Photo by sashafatcat/Flickr CC
Rick Wasmund is the Doc Brown of distilling: a rogue tinkerer, a mad scientist, the guy working in his basement on crazy inventions no one understands and no one expects to work. Until one day they do.
Wasmund is the owner, and just about the only employee, of the Copper Fox Distillery, a microscopic outfit nestled against the Shenandoah Mountains in Sperryville, Va. The operation was born from Wasmund's dream to create a Scotch-style whiskey in the States (Scotch has to come from Scotland to bear the name). Wasmund is not alone: A half-dozen craft distillers, mostly on the West Coast, are churning out malt whiskeys, and most are faithful versions of their Highland brethren.
But Wasmund didn't just want to recreate a style; he wanted to revolutionize it. Instead of aging the whiskey in barrels, letting the wood flavors seep into the liquor over years and years, Wasmund figured he could get unique results much more quickly--six months--by steeping a teabag of woodchips in the distillate, and that doing so would give him unique control over his whiskey's flavor profile.

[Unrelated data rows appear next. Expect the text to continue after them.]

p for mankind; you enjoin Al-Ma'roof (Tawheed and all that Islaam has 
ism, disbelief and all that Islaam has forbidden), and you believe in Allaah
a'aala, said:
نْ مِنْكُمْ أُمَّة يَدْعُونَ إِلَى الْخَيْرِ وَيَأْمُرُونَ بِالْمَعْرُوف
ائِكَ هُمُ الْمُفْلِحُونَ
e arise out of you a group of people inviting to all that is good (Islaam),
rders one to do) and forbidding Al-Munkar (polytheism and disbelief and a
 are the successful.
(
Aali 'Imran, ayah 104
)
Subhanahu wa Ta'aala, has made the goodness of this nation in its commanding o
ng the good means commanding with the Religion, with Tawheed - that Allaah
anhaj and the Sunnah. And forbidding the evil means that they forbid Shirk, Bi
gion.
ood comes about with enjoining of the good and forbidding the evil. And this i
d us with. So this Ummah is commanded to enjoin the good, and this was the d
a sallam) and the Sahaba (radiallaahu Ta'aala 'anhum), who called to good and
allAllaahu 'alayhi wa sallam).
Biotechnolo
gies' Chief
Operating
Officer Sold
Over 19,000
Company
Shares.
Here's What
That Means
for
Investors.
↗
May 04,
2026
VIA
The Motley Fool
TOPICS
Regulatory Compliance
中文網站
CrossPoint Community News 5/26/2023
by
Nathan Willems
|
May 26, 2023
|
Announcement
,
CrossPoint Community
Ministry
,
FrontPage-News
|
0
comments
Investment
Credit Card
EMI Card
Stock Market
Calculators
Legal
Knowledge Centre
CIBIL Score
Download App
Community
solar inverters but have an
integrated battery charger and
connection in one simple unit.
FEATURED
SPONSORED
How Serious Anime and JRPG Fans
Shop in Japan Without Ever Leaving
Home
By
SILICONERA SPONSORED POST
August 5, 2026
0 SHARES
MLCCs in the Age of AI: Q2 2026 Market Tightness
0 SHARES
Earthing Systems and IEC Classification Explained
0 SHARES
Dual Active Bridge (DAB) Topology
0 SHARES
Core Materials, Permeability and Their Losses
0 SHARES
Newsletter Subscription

Another key part of the Wasmund technique: It's all by hand, and all by him. Wasmund claims to be the only American distiller to roast his own barley, and he is the lead guy, often the only guy, working each step of the whiskey-making process (a few friends chip in, and he has an assistant). Unlike the big distillers, Wasmund doesn't age his whiskeys in a federally bonded warehouse; instead, he has to pay a bond on each barrel individually. In the long run that's more expensive, but the scale of operations he'd need in order to afford a bonded warehouse would mean removing him from much of the distilling action.